HIGH Beautiful visuals from the entire series.
LOW There’s no meat to the story.
WTF The Frozen song.
Kingdom Hearts, the franchise combining Square-Enix RPG elements and Disney characters, has become a staple of the action-RPG genre with a grand following. With a legacy that spans nearly 20 years, its imagery and music are everywhere in gaming culture — it’s easy to see why something like Melody of Memory would be created, but focusing on only one part of that equation was a fail for me.
Kingdom Hearts: Melody of Memory is one of the few in the series that is not an action-RPG. Instead, players are treated to a rhythm game where hitting the notes of songs controls series staples Sora, Donald and Goofy as they battle enemies and destroy obstacles. Missing notes causes enemies to hit the team. When the player’s health reaches zero, the song ends as the character is defeated.
As players complete songs, they can earn or create items that will automatically heal them if they get low on health. Players can also craft items like character art, new songs and videos, or concept art using some of the resources they will earn during play.
In the story mode, each song offers a mix of notes to hit and enemies that will appear, and these patterns are smartly changed up each time players go through a section of a song. The first time, the pattern is simple and easy to follow. The next time through adds a bit more, and then a bit more after that. While the sections remain the same, players may be hitting the notes of a different instrument or playing more notes than they did the last time.
Outside of the story mode, players have a free play mode to practice songs or can play in “Performer” mode which increases the enemy count and requires specific button combinations instead of single-button notes. Melody of Memory also offers a multiplayer mode where players can co-op through scenarios, play against computer players, or battle each other.
So where does it fail? At certain points of the story mode, series heroine Kairi will give a “the story so far” lore dump with scenes from the entire series. On one hand, these dumps are a digestible way to understand a huge, sprawling plot that’s overflowing with backstory and ulterior motives for a pantheon of characters. The problem? It’s just a recap.
In essence, this mode sends players through the entire story of the series without adding any new content of its own. I had personally been hoping for a few revelations, especially knowing that Melody of Memory takes place after Kingdom Hearts 3, but I didn’t get anything fresh until the final 20 minutes. As someone eager to get more from this franchise, realizing this was essentially just one huge retelling was a disappointment.
While the script was a letdown, at least the music is good, right? To a point it is, but I realized something — other than sections featuring a specific Disney song, all of the music in Melody of Memory was background music.
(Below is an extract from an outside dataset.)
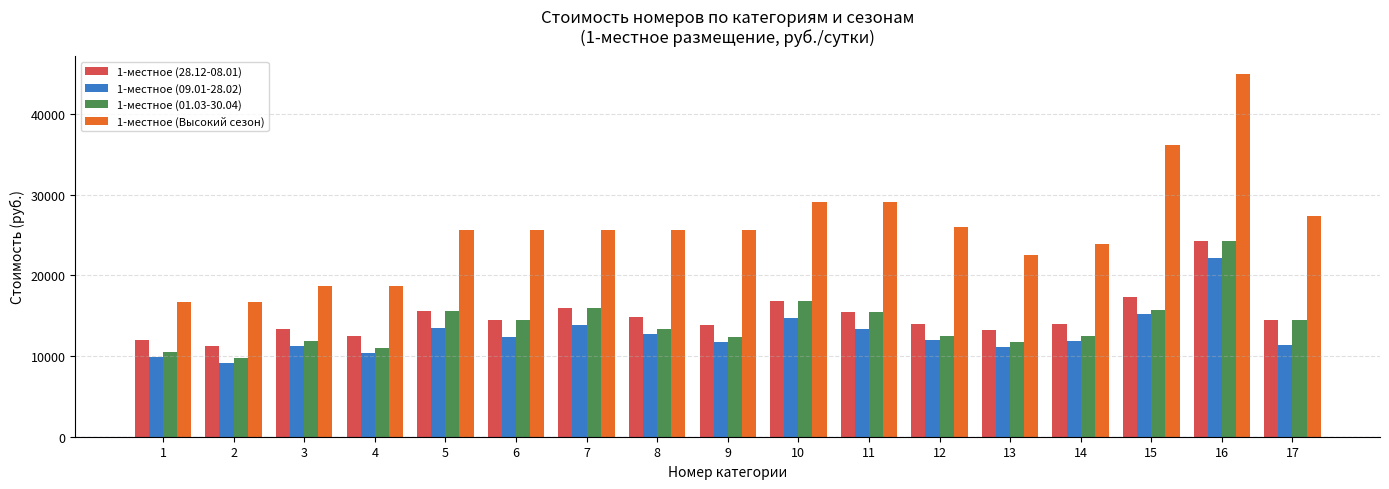

Which series changed the most between 10 and 15?

1-местное (Высокий сезон)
The loop for most songs is about 30-45 seconds, and players will end up playing through two or three loops of each song. I was able to complete most in one or two tries — not too bad — but some of the harder songs had me banging my head against the wall because I was hearing the same bars of music over and over again. The story mode unlocks more interesting songs for free play mode, but why are the story selections so dull?
Melody of Memory also takes a weird left turn when it comes to the boss battles. During play, a circle will surround a note as it gets close to the player’s characters. The closer to the note the circle is when players hit the button, the better. however, in boss battles these mechanics are thrown out the window as notes move in a wide arc from left to right and players have to hit notes when they line up with a specific bar. This type of play is never used outside of boss battles, and it’s a needless change that just confuses things.
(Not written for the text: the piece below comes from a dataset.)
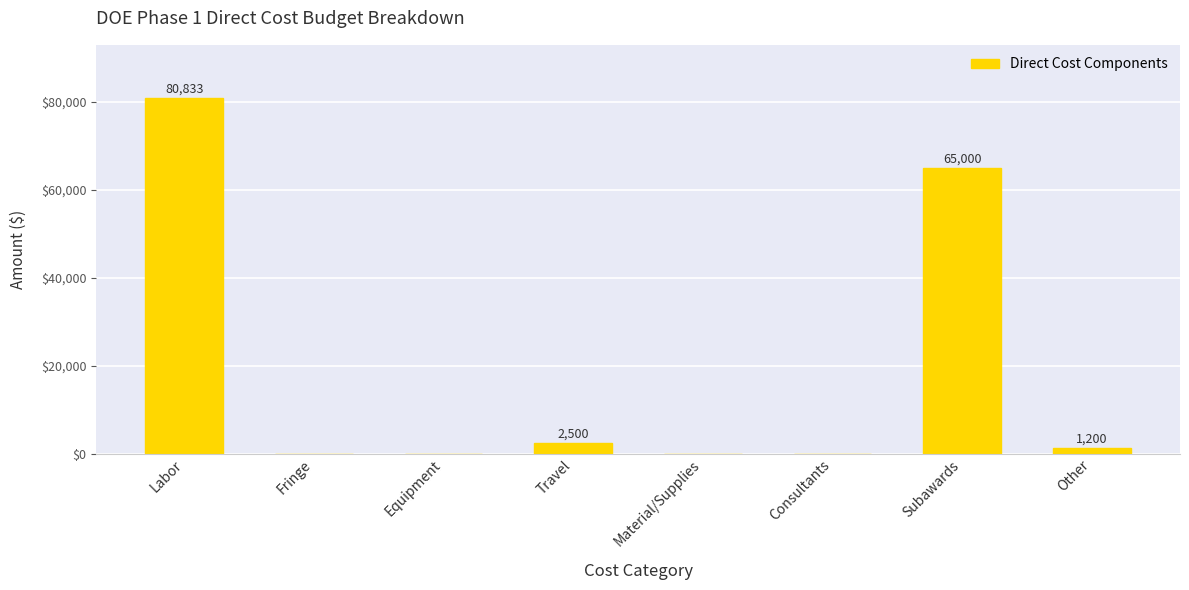

Are the bars horizontal?

No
I knew Melody of Memory was a rhythm spin-off before I started it, so I kept my expectations fairly low, but it didn’t even clear that bar. The music isn’t awful and the visuals are beautiful, but it gives players almost nothing substantial in the main story. In light of this, I can only recommend it to those who really love rhythm games or the music from Kingdom Hearts.
Disclosures: This game is developed and published by Square Enix. It is currently available on PS4 and Switch. This copy of the game was obtained via publisher and reviewed on the PS4. Approximately 10 hours of play were devoted to the single-player mode, and the game was completed. About 1 hour was spent in multiplayer
Parents: According to the ESRB, this game is rated E and contains Fantasy Violence and Mild language. There’s one use of the word “damned” in the game, and players will attack enemies which explode into sparks and smoke. Nothing too troublesome here.
Colorblind Modes: There are no colorblind modes.
Deaf & Hard of Hearing Gamers: Text and voiceover are in the game, but the text is not resizable. Playing with no sound doesn’t hinder gameplay since each note has an indicator on when the note needs to be hit. This game is fully accessible.
Remappable controls: This game features no remappable controls, and no control diagram. Players can use X, R1, or L1 to hit notes, and may need to use a combination of all three. Players must use Triangle to hit ability crystals, and use circle to jump over hazards, reach airborne enemies, or hold to glide to hit strings of notes. Performer mode will also have players using directional inputs and most other buttons on the controller to hit specific notes.